Kenikmatan kehidupan dalam ceruk Tuhan itu adalah dengan mengganti kata ‘sulit’ menjadi ‘cukup’. Di dalam Tuhan tak ada ‘kesulitan’. Di dalam Tuhan hanya ada ‘kecukupan’. Memang ‘kecukupan’ yang ada bukan sebagaimana yang Paulus pikirkan, melainkan ‘kecukupan’ ala ala Tuhan tentu saja. Kecukupan bukan menurut standart Paulus. Kecukupan bukan tentang berkat materiil. Kecukupan adalah tentang merasa puas akan apa yang ada (dalam bahasa Yunani adalah autarkes). Kecukupan kepada Sang Sumber itulah yang dimaksud. Jadi ‘kemarahan’ atau ‘perlawanan’ bukan jalan keluar yang tepat. Seluruhnya hanya dapat dijalani dengan ‘penerimaan’. Artinya ‘kecukupan’ perlu diterima dan tidak ada alternatif lain. Inilah keindahannya, dan justru inilah keunikannya.
Tuhan perlu membuat setiap anak-anak-Nya memandang ke atas, kepada-Nya. Pandangan ke bawah, membuat setiap insan kehilangan arah dan fokus. Ini sangat membahayakan. Potongan-potongan kecil bagian kehidupan yang tidak penting menjadi perhatian utama yang mengganggu perkara-perkara yang lebih utama. Kondisi yang menghabiskan waktu dan tenaga.

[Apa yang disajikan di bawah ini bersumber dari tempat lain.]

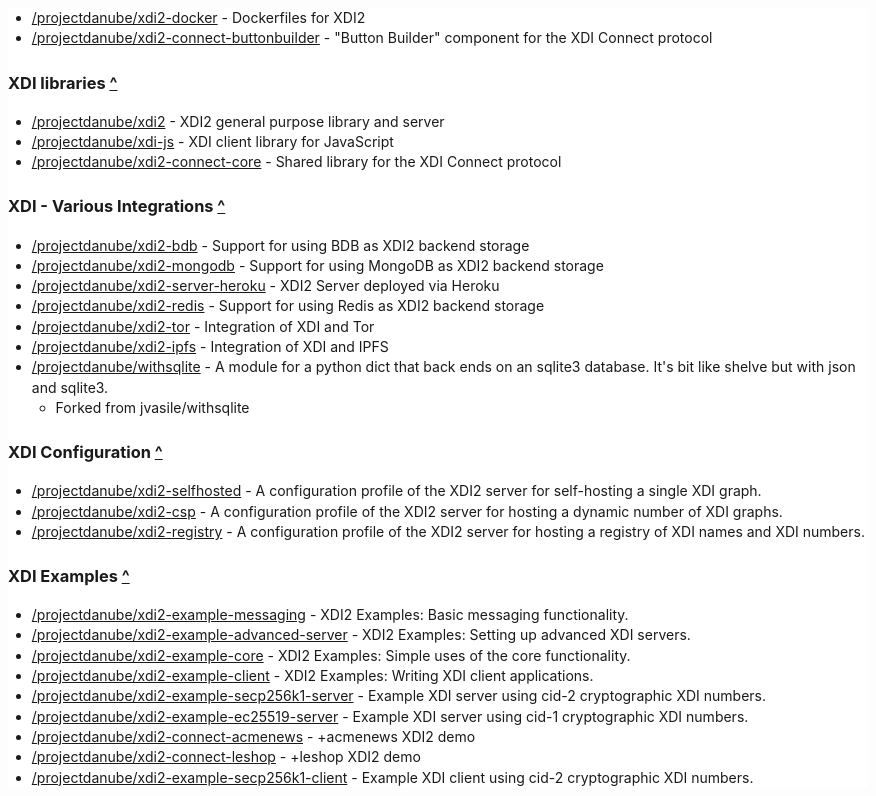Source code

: * <a href="https://github.com/projectdanube/xdi2-docker" target="_blank">/projectdanube/xdi2-docker</a> - Dockerfiles for XDI2
* <a href="https://github.com/projectdanube/xdi2-connect-buttonbuilder" target="_blank">/projectdanube/xdi2-connect-buttonbuilder</a> - "Button Builder" component for the XDI Connect protocol

### XDI libraries [**^**](#contents)

* <a href="https://github.com/projectdanube/xdi2" target="_blank">/projectdanube/xdi2</a> - XDI2 general purpose library and server
* <a href="https://github.com/projectdanube/xdi-js" target="_blank">/projectdanube/xdi-js</a> - XDI client library for JavaScript
* <a href="https://github.com/projectdanube/xdi2-connect-core" target="_blank">/projectdanube/xdi2-connect-core</a> - Shared library for the XDI Connect protocol


### XDI - Various Integrations [**^**](#contents)

* <a href="https://github.com/projectdanube/xdi2-bdb" target="_blank">/projectdanube/xdi2-bdb</a> - Support for using BDB as XDI2 backend storage
* <a href="https://github.com/projectdanube/xdi2-mongodb" target="_blank">/projectdanube/xdi2-mongodb</a> - Support for using MongoDB as XDI2 backend storage
* <a href="https://github.com/projectdanube/xdi2-server-heroku" target="_blank">/projectdanube/xdi2-server-heroku</a> - XDI2 Server deployed via Heroku
* <a href="https://github.com/projectdanube/xdi2-redis" target="_blank">/projectdanube/xdi2-redis</a> - Support for using Redis as XDI2 backend storage
* <a href="https://github.com/projectdanube/xdi2-tor" target="_blank">/projectdanube/xdi2-tor</a> - Integration of XDI and Tor
* <a href="https://github.com/projectdanube/xdi2-ipfs" target="_blank">/projectdanube/xdi2-ipfs</a> - Integration of XDI and IPFS
* <a href="https://github.com/projectdanube/withsqlite" target="_blank">/projectdanube/withsqlite</a> - A module for a python dict that back ends on an sqlite3 database. It's bit like shelve but with json and sqlite3.
  - Forked from jvasile/withsqlite

### XDI Configuration [**^**](#contents)

* <a href="https://github.com/projectdanube/xdi2-selfhosted" target="_blank">/projectdanube/xdi2-selfhosted</a> - A configuration profile of the XDI2 server for self-hosting a single XDI graph.
* <a href="https://github.com/projectdanube/xdi2-csp" target="_blank">/projectdanube/xdi2-csp</a> - A configuration profile of the XDI2 server for hosting a dynamic number of XDI graphs.
* <a href="https://github.com/projectdanube/xdi2-registry" target="_blank">/projectdanube/xdi2-registry</a> - 
A configuration profile of the XDI2 server for hosting a registry of XDI names and XDI numbers.

### XDI Examples [**^**](#contents)

* <a href="https://github.com/projectdanube/xdi2-example-messaging" target="_blank">/projectdanube/xdi2-example-messaging</a> - XDI2 Examples: Basic messaging functionality.
* <a href="https://github.com/projectdanube/xdi2-example-advanced-server" target="_blank">/projectdanube/xdi2-example-advanced-server</a> - XDI2 Examples: Setting up advanced XDI servers.
* <a href="https://github.com/projectdanube/xdi2-example-core" target="_blank">/projectdanube/xdi2-example-core</a> - XDI2 Examples: Simple uses of the core functionality.
* <a href="https://github.com/projectdanube/xdi2-example-client" target="_blank">/projectdanube/xdi2-example-client</a> - XDI2 Examples: Writing XDI client applications.
* <a href="https://github.com/projectdanube/xdi2-example-secp256k1-server" target="_blank">/projectdanube/xdi2-example-secp256k1-server</a> - Example XDI server using cid-2 cryptographic XDI numbers.
* <a href="https://github.com/projectdanube/xdi2-example-ec25519-server" target="_blank">/projectdanube/xdi2-example-ec25519-server</a> - Example XDI server using cid-1 cryptographic XDI numbers.
* <a href="https://github.com/projectdanube/xdi2-connect-acmenews" target="_blank">/projectdanube/xdi2-connect-acmenews</a> - +acmenews XDI2 demo
* <a href="https://github.com/projectdanube/xdi2-connect-leshop" target="_blank">/projectdanube/xdi2-connect-leshop</a> - +leshop XDI2 demo
* <a href="https://github.com/projectdanube/xdi2-example-secp256k1-client" target="_blank">/projectdanube/xdi2-example-secp256k1-client</a> - Example XDI client using cid-2 cryptographic XDI numbers.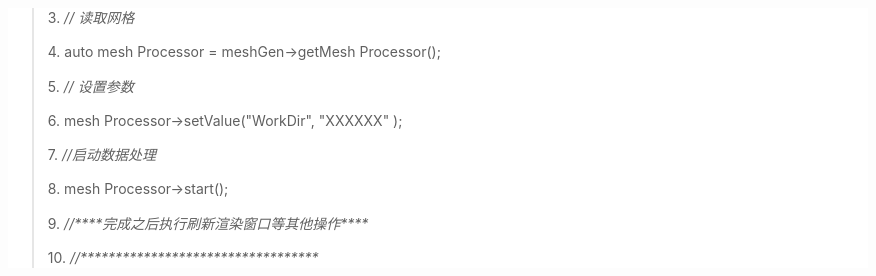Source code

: >
> 3\. *// 读取网格*
>
> 4\. auto mesh Processor = meshGen-\>getMesh Processor();
>
> 5\. *// 设置参数*
>
> 6\. mesh Processor-\>setValue(\"WorkDir\", "XXXXXX" );
>
> 7\. *//启动数据处理*
>
> 8\. mesh Processor-\>start();
>
> 9\. *//\*\*\*\*完成之后执行刷新渲染窗口等其他操作\*\*\*\**
>
> 10\.
> *//\*\*\*\*\*\*\*\*\*\*\*\*\*\*\*\*\*\*\*\*\*\*\*\*\*\*\*\*\*\*\*\*\*\**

Memandang Tuhan adalah menerima keutuhan-Nya. Keutuhan-Nya sebagai Sang Pemberi kehendak dan otoritas tertinggi. Di sinilah sikap ketaatan penuh menjadi syarat utama. Seperti yang seharusnya mewarnai ruang kecantikan di taman Eden. Taman yang seharusnya dipenuhi Rancangan Agung Sang Khalik menjadi rusak oleh pilihan Adam dan Hawa pada ketidakbenaran. Hubungan Tuhan dan manusia terputus. Dosa menyeret mereka ke dalam maut. Adam dan Hawa memang tidak menanggung akibat perbuatan mereka sendiri. Seluruh keturunannya menanggung akibatnya. Tidak ada upaya yang dapat dilakukan manusia untuk melepaskan dari jerat maut. Mereka memerlukan seorang Juru Selamat. Satu-satunya Juru Selamat, hanyalah Yesus Kristus. Penderitaan dan kematian-Nya di kayu salib adalah satu-satunya cara dosa maut dapat dipatahkan. Mereka yang percaya dan mempercayakan hidupnya kepada Tuhan dan Juru selamat pribadinyalah yang beroleh keselamatan, suatu jaminan hidup kekal. Hubungan yang dipulihkan dengan Tuhan di Surga. Bukankah ini lebih daripada segalanya?! Paulus memakai kata Yunani memuemai untuk menyatakan bahwa tidak ada sesuatu yang merupakan rahasia misteri sukacitanya. Sang Juru Selamat itulah rahasianya. Oleh karena itulah Paulus dapat berkata: Segala perkara dapat kutanggung di dalam Dia yang memberi kekuatan kepadaku. Bagaimana dengan anda?!

 

Oleh Anna Mariana Poedji Christanti, MSi., MA., MPdK.